Global studies show that 60% of all urban residents in developing countries have been victims of crime at least once over the past five years, 70% of them in Latin America and Africa. Urbanization, particularly in the developing world, has been accompanied by increased levels of crime, violence, and lawlessness. The growing violence and feeling of insecurity that city dwellers are facing daily is one of the major challenges around the world. In some countries, crime and violence have been exacerbated by the proliferation of weapons, substance abuse, and youth unemployment. Crime and violence impact the on everyday life of city residents.
Women and children are often the most affected, especially when fear hinders their access to services. The impact of crime and insecurity restricts urban social and economic development, and often jeopardizes opportunities and pro-poor policies. Without a deliberate effort to address this issue, the prospects of future development and poverty reduction are limited.
- Empirical studies show that it is not the size of urban agglomerations that create criminal surroundings but rather the poor planning, design and management of urbanization.
- Studies have shown that a large percentage of urban dwellers in developing and transitional countries have been victims of crime over a five-year period, with victimisation rates reaching 70% in parts of Latin America and the Caribbean and Africa (UN-Habitat, 2007).
- Research points to inequalities (UN-Habitat, 2015), lack of institutional and social control and social exclusion (not poverty 1) as underlying causes of crime and violence in urban areas.
Reducing crime is everybody’s responsibility
Criminal justice systems, including police, courts, and prisons alone cannot cope with escalating urban crime. They play a key role in deterrence and repression, but alone they cannot offer sustainable solutions. Public safety must be considered a right for all, and all members of society must work with together with their municipalities and governments to improve it. Mayors and local authorities have a key role to play in community-wide crime prevention strategies. These strategies must address the rising public demand for crime reduction.
Success depends on partnerships between local governments and other stakeholders to plan and carry out strategies and activities that aim to eliminate violence, crime, and insecurity. Tackling crime and insecurity is a key part of good urban governance. Good urban governance values citizenship and inclusion by consulting and involving all citizens in their decision-making and planning – including those who are marginalized and living in poverty.
UN-Habitat’s approach to Safer Cities
The Safer Cities approach maintains that crime and violence do not happen spontaneously. Inadequate urban environments that exclude some members of society from the benefits of urbanization and participation in decision-making and development motivate crime. The lack of long term solutions to social, economic, and governance issues in the world’s cities, and the failure to promote inclusive policies targeting the most vulnerable groups, is at the root of increases in urban violence and crime. UN-Habitat’s Safer Cities approach is increasingly incorporated as an important solution to crime prevention. Safer Cities spearheads the urban crime prevention approach within the agency.

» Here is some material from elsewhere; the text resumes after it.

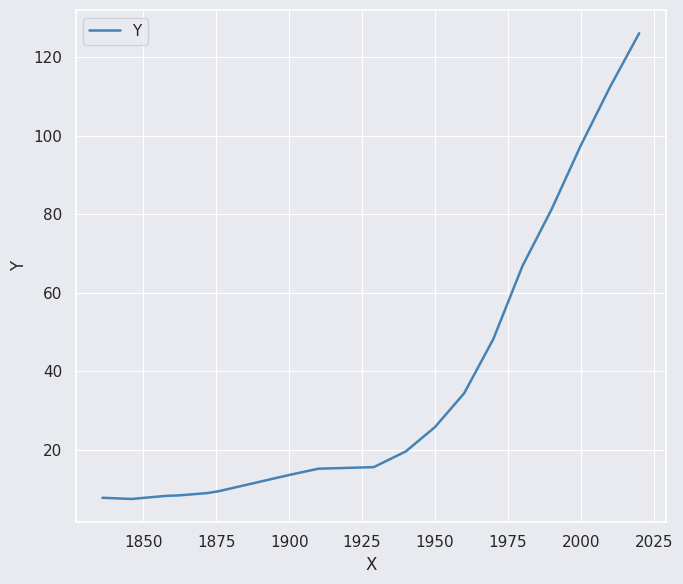

How many categories are shown in the chart?

18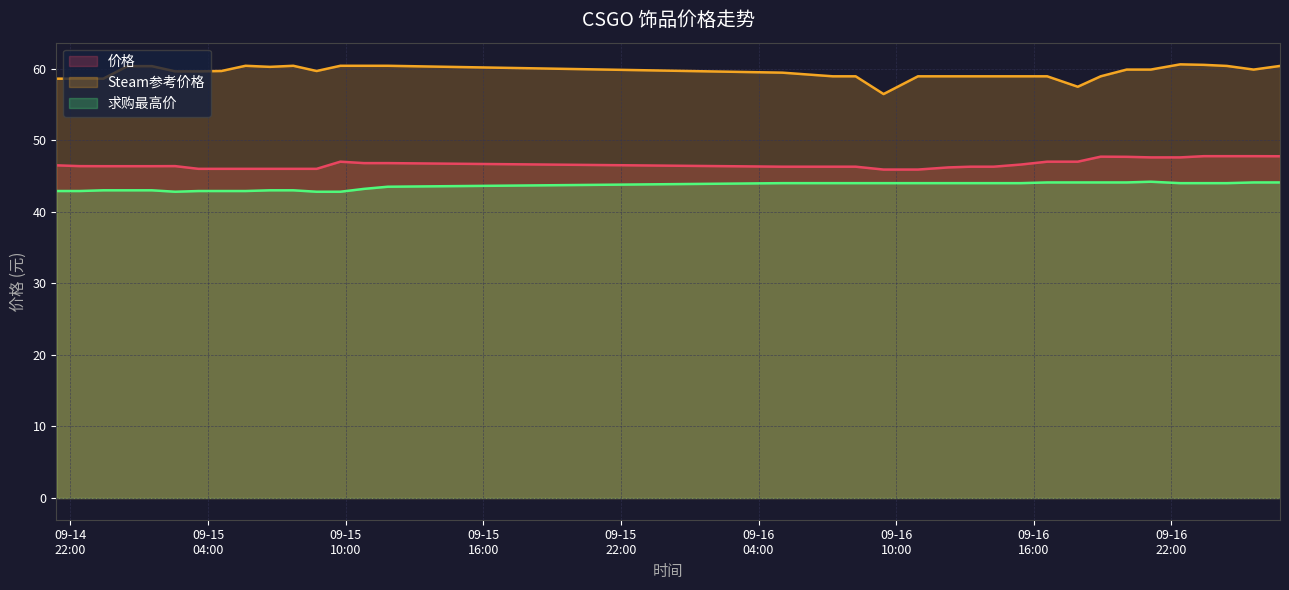

How many data points in 价格 are above 46?

26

To realize its objectives, the main Safer Cities global initiatives from 2012-2016 include: UN Guidelines on Safer Cities; City to City Cooperation (learning and exchange between local authorities and communities); Global Award on Safer Cities; Global Safety Index for Cities; Global Safer Public Spaces Awareness Campaign; and the Global Social Media Portal on Safer Cities.
News and Stories
"I have lived most of my life in the Eastlands slum in Nairobi working as a garbage collector. For several years, I engaged in crime including carjacking and murder and was severally arrested by the police and kept in custody. But my life changed one day when I encountered UNHABITAT Safer Cities Programme that was holding a concert in my hood called “Looking to the East – a Safer City”. Involved in its activities, I begun changing my perception in the way I saw the society. My self-esteem increased and I started working closely with the City County of Nairobi on its Safer Nairobi Initiative to which I was introduced by UN-HABITAT. I am now seen as a role model to my community… many young people could not believe it was me whom they had seen as a gangster- leave alone the police who were very surprised but kept encouraging me. Formerly a gang member; self-confessed but now reformed, I have now dedicated my time to mobilizing youth, through positive action and community projects. I have now established a car garage, thanks to the Safer Cities approach that has given me a second chance in life."
Bernard Ongeso, 34, Ex-gang member, Nairobi
Related Sustainable Development Goals
Donors and partners
The success of UN-Habitat’s work on safety is dependent on successful partnerships, particularly with local authorities. Working on safety, UN-Habitat identifies and mobilises diverse local partners who can contribute to reducing insecurity. By creating local safety coalitions, UN-Habitat engages communities to take action towards security in their local area.